DOCUMENT EXTRACT |

··········

Far-right party AUR resurrects the slogan of the former communist Securitate at the „We are not selling our country!” rally. The Securitate businessmen of the 1990s have been embezzling Romania under the pretext of protecting its resources
The extremist party AUR is organizing a protest at the Parliament on Saturday May 6th with the revised title „Defend Romania, the children, the wealth, the country!”. But the original title was ” We are not selling our country!”, according to Google cache. The original title is still used by some AUR branches, such as AUR Buftea. The slogan „We’re not selling our country!” was the pretext under which dozens of former secret agents and politicians plundered Romania’s economy in the 1990s. They thus stopped any economic modernization. AUR is bound by many threads to reservists in the security establishment.
- Right from the first months of 1990, immediately after the fall of communism, the most liberal part of society and the political class demanded the opening up of the Romanian economy, the partial or total privatization of companies that urgently needed to be revamped and capitalized. The response of the exponents of the old communist regime was violent: miners’ strikes resulting in deaths and injuries, violent protests by politically controlled trade unions, virulent campaigns by parties such as the FSN/PDSR (the predecessors of the PSD) and România Mare (led by Corneliu Vadim Tudor). The effect? Until the 2000s, the economy was controlled with an iron fist by the exponents of the old Securitate (the repressive apparatus of the Romanian Communist Party), in the almost total absence of any infusion of foreign capital.
Simion rallies against ‘poisonous’ projects
George Simion, president of AUR, used at a party event on Wednesday exactly the arguments used by the miners, the FSN, and the Romania Mare Party to reject privatizations. „All these poisonous, dangerous laws are coming to the Chamber of Deputies, which will privatize and force all state-owned companies – Hidroelectrica, Salrom, Romsilva – to be listed on the stock exchange. Well, why should they be listed on the stock exchange, why do we need to invest in Romsilva or Hidroelectrica? (…) All these harmful projects derive from the implementation of the damaging NRRP”.
However, the experience of the last three decades has shown that the listing of minority stakes on the stock exchange or the privatization of majority stakes in state-owned companies has led to the capitalization, modernization, and increased economic performance of state-owned companies. Stock exchange listings have led to increased transparency, active involvement of minority shareholders, and the exposure of corruption from within. In contrast, most companies with exclusively state capital have negative economic performances: CFR SA, Tarom, CFR Marfă, etc.
Under the initial slogan „We don’t sell our country”, replaced at some point by „We defend Romania, our children, our wealth, our country!”, AUR is organizing a protest in front of the Parliament, at Izvor Park, on Saturday 6 May.
„On 6 May we are protesting against the anti-national and anti-family laws that the ruling coalition wants to promote. The more we are, the more we can stop projects like Pl-x 145, Pl-x 144, Pl-x 143, Pl-x 47 or the Education Laws!”, reads the event description.

··········

Dataset items
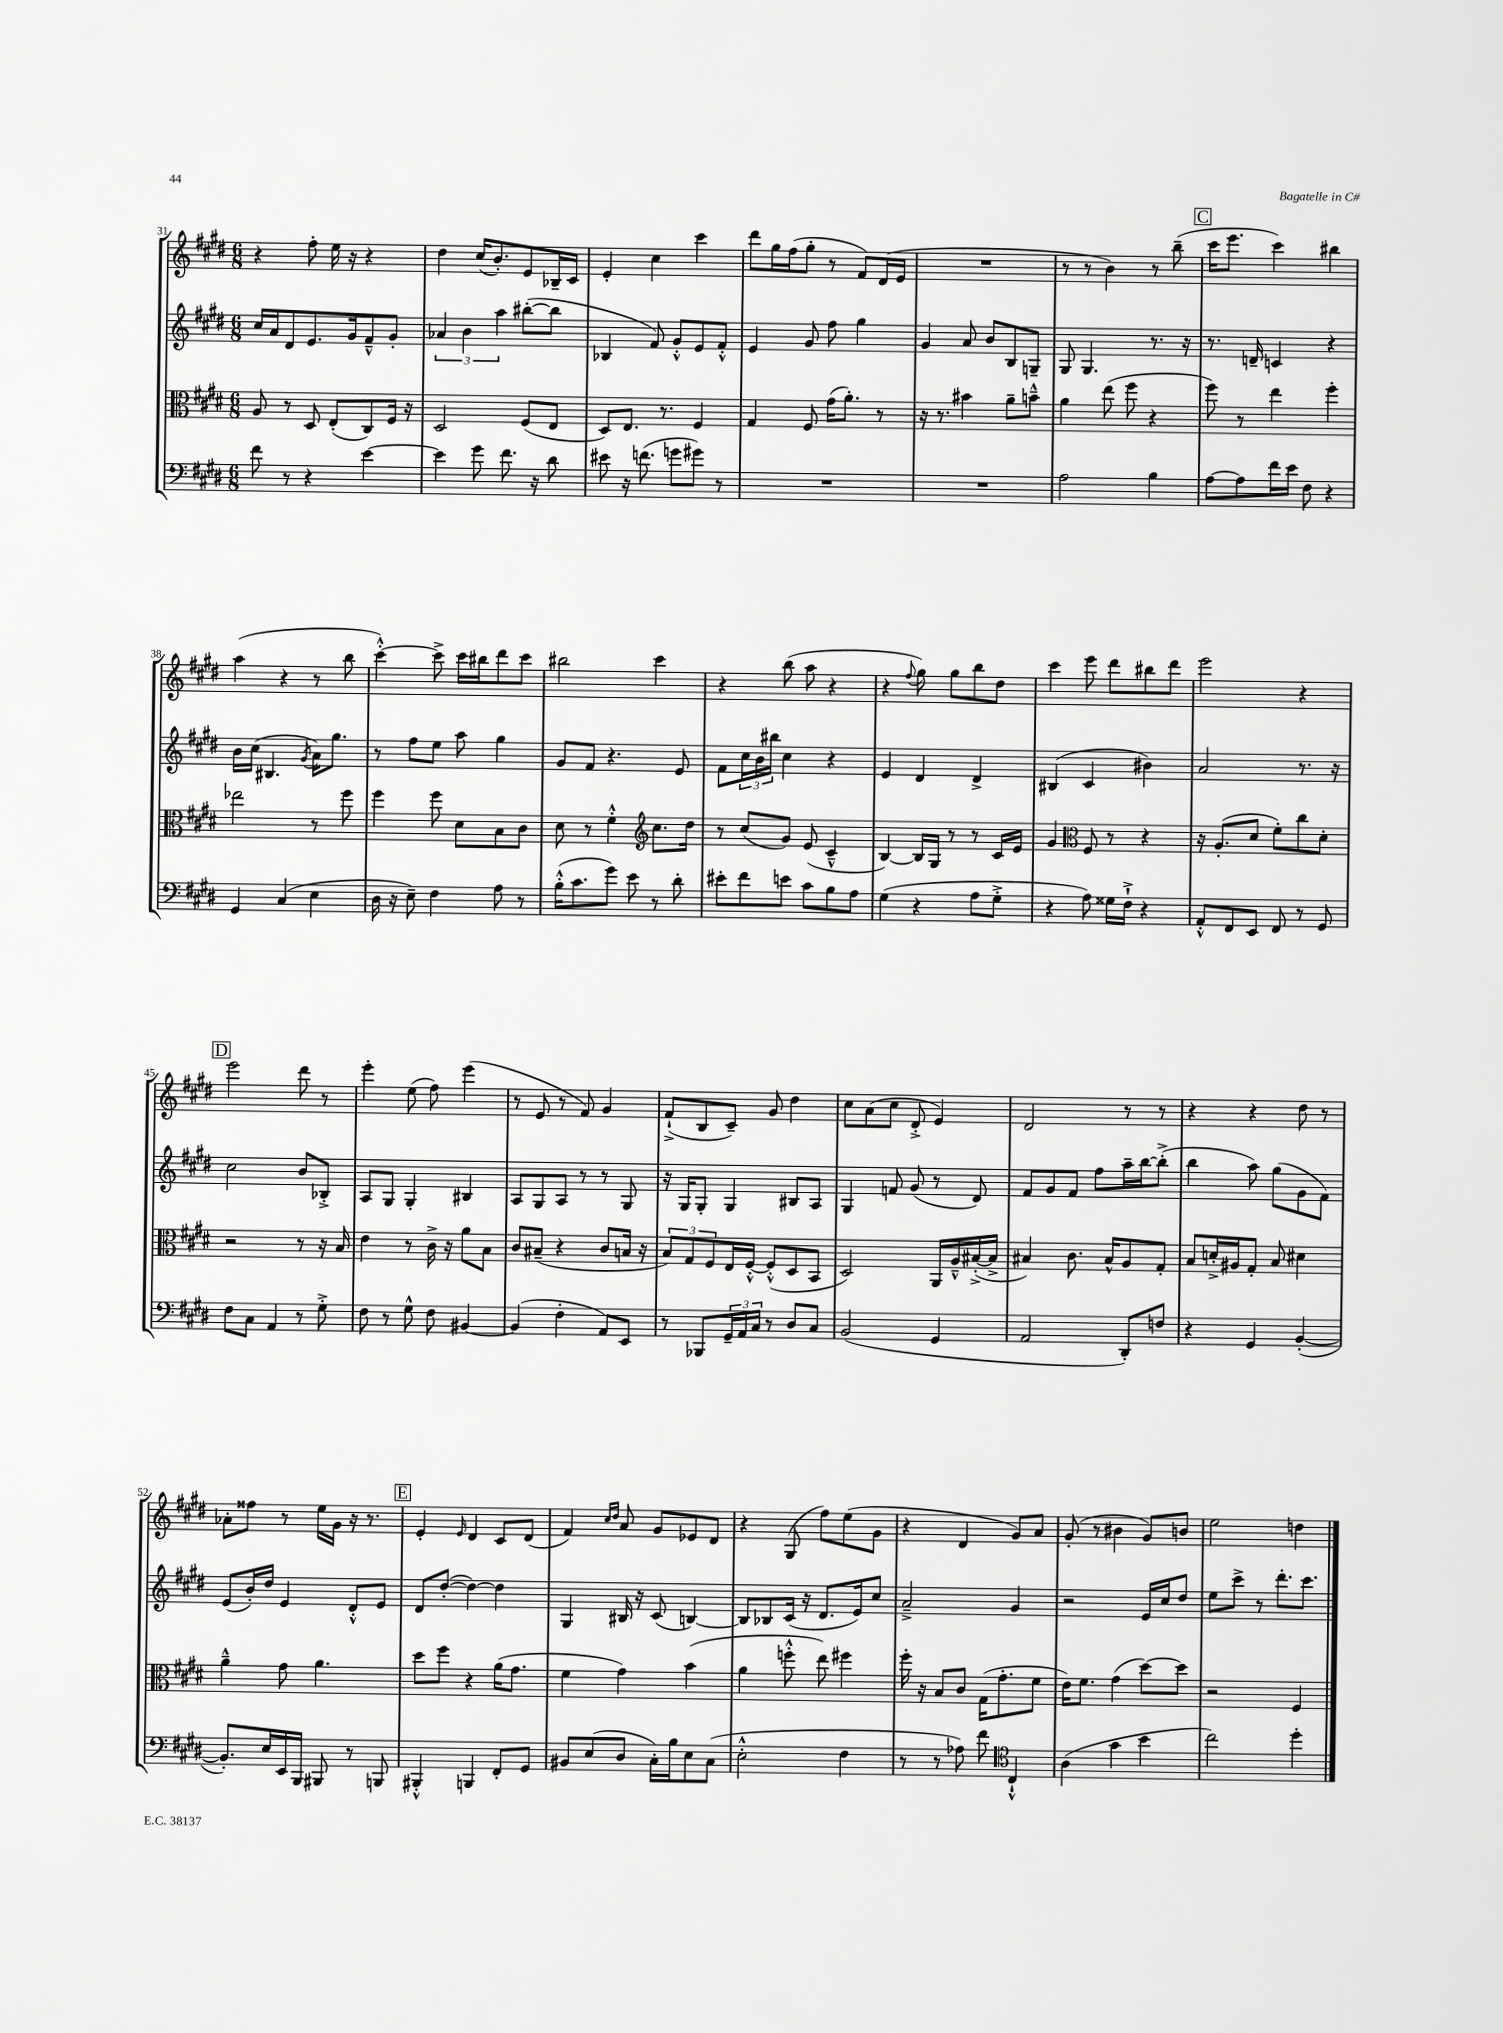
<<
\new StaffGroup <<
\new Staff = "s0" {
    \clef treble \key e \major \numericTimeSignature \time 6/8
    r4 fis''8-. e''16 r16 r4 |
    dis''4 cis''16( b'8.-.) e'8 bes16-- cis'16 |
    e'4-. cis''4 cis'''4 |
    dis'''8 gis''16 fis''16( gis''8-. r8 fis'8) dis'16( e'16 |
    R2. |
    r8 r8 b'4) r8 b''8--( |
    \mark \markup { \box "C" } cis'''16 e'''8. cis'''4) bis''4 |
    a''4( r4 r8 b''8 |
    cis'''4~-.-^) cis'''8-> cis'''16 bis''16 dis'''8 cis'''8 |
    bis''2 cis'''4 |
    r4 b''8( a''8 r4 |
    r4 \appoggiatura { fis''8 } gis''8) gis''8 b''8 dis''8 |
    cis'''4 e'''8 dis'''8 bis''8 dis'''8 |
    e'''2 r4 |
    \mark \markup { \box "D" } e'''2 dis'''8 r8 |
    e'''4-. e''8( fis''8) e'''4( |
    r8 e'8 r8 fis'8) gis'4 |
    fis'8-!->( b8 cis'8--) gis'8 dis''4 |
    cis''8 a'8( cis''8 dis'8-.-> e'4) |
    dis'2 r8 r8 |
    r4 r4 dis''8 r8 |
    aes'8-. fisis''8 r8 e''16 gis'16 r16 r8. |
    \mark \markup { \box "E" } e'4-. \grace { e'16 } dis'4 cis'8 dis'8( |
    fis'4) \grace { cis''16 dis''16 } a'8 gis'8 ees'8 dis'8 |
    r4 gis8( fis''8) e''8( gis'8 |
    r4 dis'4 gis'8) a'8 |
    gis'8-.( r8 bis'4 gis'8) b'8 |
    e''2 d''4 \bar "|." |
}
\new Staff = "s1" {
    \clef treble \key e \major \numericTimeSignature \time 6/8
    cis''16 a'16 dis'8 e'8. gis'16 fis'8---^ gis'8-. |
    \tuplet 3/2 { aes'4 b'4 a''4 } bis''8~-.( bis''8 |
    bes4 fis'8) gis'8-.-^ e'8 fis'8-.-^ |
    e'4 gis'8 fis''8 gis''4 |
    gis'4 a'8 b'8 b8 g8-- |
    gis8 gis4. r8. r16 |
    \mark \markup { \box "C" } r8. d'16-- c'4 r4 |
    b'16 cis''16( bis4. \acciaccatura { gis'8 } a'16) gis''8. |
    r8 fis''8 e''8 a''8 gis''4 |
    gis'8 fis'8 r4. e'8 |
    fis'8 \tuplet 3/2 { cis''16 b'16 bis''16 } cis''4 r4 |
    e'4 dis'4 dis'4-> |
    bis4( cis'4 bis'4) |
    a'2 r8. r16 |
    \mark \markup { \box "D" } cis''2 b'8 bes8-.-> |
    a8 gis8 gis4-. bis4 |
    a8 gis8 a8 r8 r8 gis8 |
    r16 gis16 gis8-. gis4 bis8 a8 |
    gis4 f'8 gis'8( r8 dis'8) |
    fis'8 gis'8 fis'8 fis''8 a''16-- b''16~ b''8-.->( |
    b''4 a''8) gis''8( gis'8 fis'8) |
    e'8( b'16-.) dis''16 e'4 dis'8-.-^ e'8 |
    \mark \markup { \box "E" } dis'8 dis''8~-.( dis''4~) dis''4 |
    gis4 bis16 r16 cis'8( b4~) |
    b8 bes8 cis'16( r16 dis'8. e'16) cis''8 |
    a'2---> gis'4 |
    r2 e'16 cis''16 dis''8 |
    e''8 cis'''8-> r8 dis'''8.-. cis'''8. \bar "|." |
}
\new Staff = "s2" {
    \clef alto \key e \major \numericTimeSignature \time 6/8
    a8 r8 dis8 e8-.( cis8) fis16 r16 |
    dis2 fis8( e8 |
    dis8) e8. r8. fis4 |
    gis4 fis8 gis'16( a'8.-.) r8 |
    r16 r8. bis'4 a'8-- b'8---^ |
    a'4 e''8( fis''8 r4 |
    \mark \markup { \box "C" } fis''8) r8 e''4 fis''4-. |
    ees''2 r8 fis''8 |
    fis''4 fis''8 dis'8 b8 cis'8 |
    dis'8 r8 fis'4-.-^ \clef treble cis''8. dis''16 |
    r8 cis''8( gis'8) e'8( cis'4---^ |
    b4~) b16 gis16 r8 r8 cis'16 e'16 |
    gis'4 \clef alto fis8 r8 r4 |
    r16 a8.-.( dis'8 fis'8-.) cis''8 dis'8-. |
    \mark \markup { \box "D" } r2 r8 r16 b16 |
    e'4 r8 cis'16-> r16 a'8 b8 |
    cis'8 bis8--( r4 cis'8 b16 r16 |
    \tuplet 3/2 { b8) gis8 fis8 } e16 fis16~-.-^ fis8-.-^( dis8 b,8 |
    dis2) a,16 a16---^ bis16~-.->( bis16-> |
    bis4) cis'8. bis16-^ a8 gis8-. |
    b8 d'16-.-> ais16 gis8-. b8 dis'4 |
    a'4---^ gis'8 a'4. |
    \mark \markup { \box "E" } dis''8 fis''8 r4 a'16( gis'8. |
    fis'4 gis'4) b'4( |
    a'4 f''8-.-^ e''8) fis''4 |
    fis''16-. r16 b8 cis'8 gis16( gis'8.-. fis'8 |
    e'16) fis'8. gis'4( dis''8~) dis''8 |
    r2 fis4 \bar "|." |
}
\new Staff = "s3" {
    \clef bass \key e \major \numericTimeSignature \time 6/8
    fis'8 r8 r4 e'4~ |
    e'4 gis'8 fis'8. r16 dis'8 |
    eis'8 r16 f'8.( g'8 gis'8) r8 |
    R2. |
    R2. |
    a2 b4 |
    \mark \markup { \box "C" } a8~ a8 fis'16 e'16 fis8 r4 |
    gis,4 cis4( e4 |
    dis16 r16 e8--) fis4 a8 r8 |
    b16-.-^( cis'8. gis'8) e'8 r8 dis'8-. |
    eis'8-. fis'8 e'8 cis'8 b8 a8 |
    gis4( r4 a8 gis8-.-> |
    r4 a8) gisis16 fis16-!-> r4 |
    a,8-.-^ fis,8 e,8 fis,8 r8 gis,8 |
    \mark \markup { \box "D" } fis8 cis8 a,4 r8 gis8-.-> |
    fis8 r8 gis8-^ fis8 bis,4~ |
    bis,4( fis4-. a,8) e,8 |
    r8 bes,,8 \tuplet 3/2 { gis,16-- a,16 cis16 } r8 dis8 cis8 |
    b,2( gis,4 |
    a,2 dis,8-.) f8 |
    r4 gis,4 b,4~-.( |
    b,8.-.) e16 e,16 b,,16 bis,,8 r8 b,,8 |
    \mark \markup { \box "E" } bis,,4-.-^ b,,4 fis,8-. gis,8 |
    bis,8 e8( dis8 cis16-.) b16 e8 cis8( |
    e2-.-^ fis4 |
    r8 r8 aes8) fis'8 \clef tenor cis4-!-^ |
    a4( gis'4 b'4 |
    cis''2) dis''4-. \bar "|." |
}
>>
>>
\layout { \context { \Score currentBarNumber = #31 } }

··········

EXERCISES |
(a) Please reproduce the passage of the article on the AUR rally, starting with "However, the experience" and going on through "CFR Marfă, etc.".
(b) Answer these questions from the article on the AUR rally:
(i) Where is the protest being held?
(ii) Which three state-owned companies does George Simion name?
(iii) Which parties does the article identify as the predecessors of the PSD?
(c) Write what comes next in the article on the AUR rally, picking up after its final paragraph.
The entries stand apart from the article on the AUR rally.

ANSWERS PROVIDED |
(a)
However, the experience of the last three decades has shown that the listing of minority stakes on the stock exchange or the privatization of majority stakes in state-owned companies has led to the capitalization, modernization, and increased economic performance of state-owned companies. Stock exchange listings have led to increased transparency, active involvement of minority shareholders, and the exposure of corruption from within. In contrast, most companies with exclusively state capital have negative economic performances: CFR SA, Tarom, CFR Marfă, etc.

(b)
(i) In front of the Parliament, at Izvor Park.
(ii) Hidroelectrica, Salrom and Romsilva.
(iii) The FSN/PDSR.

(c)
In reality, all four bills concern attempts to modernize the state. Thus, PL-x No 145/2023 is a draft law on the organization of the work of preventing the separation of children from their families. The draft aims to establish clear rules for separating children from their families. The government, the initiator of the project, claims that the draft will prevent possible abuses, while the AUR denounces the taking of children away from their families.
Pl-x 144 concerns the profession of bailiff and introduces new provisions on the duties, rights, and obligations of bailiffs. Pl-x 47 is a draft law on sustainable urban mobility and aims to establish the framework within which local development policies are made and implemented, in order to lead to less pollution, development of public transport, reduction of time spent in traffic, reduction of the number of cars in cities, creation of infrastructure for bicycles, etc. AUR claims that the draft would lead to the transformation of cities into prisons, turning the urban concept called „15-minute city” into a real conspiracy theory (see more details in a Factual analysis).
Finally, Pl-x 143 is about improving the way state-owned companies are run. This is the project denounced by George Simion as „venomous”, and which would lead to the listing of minority stakes in state-owned companies.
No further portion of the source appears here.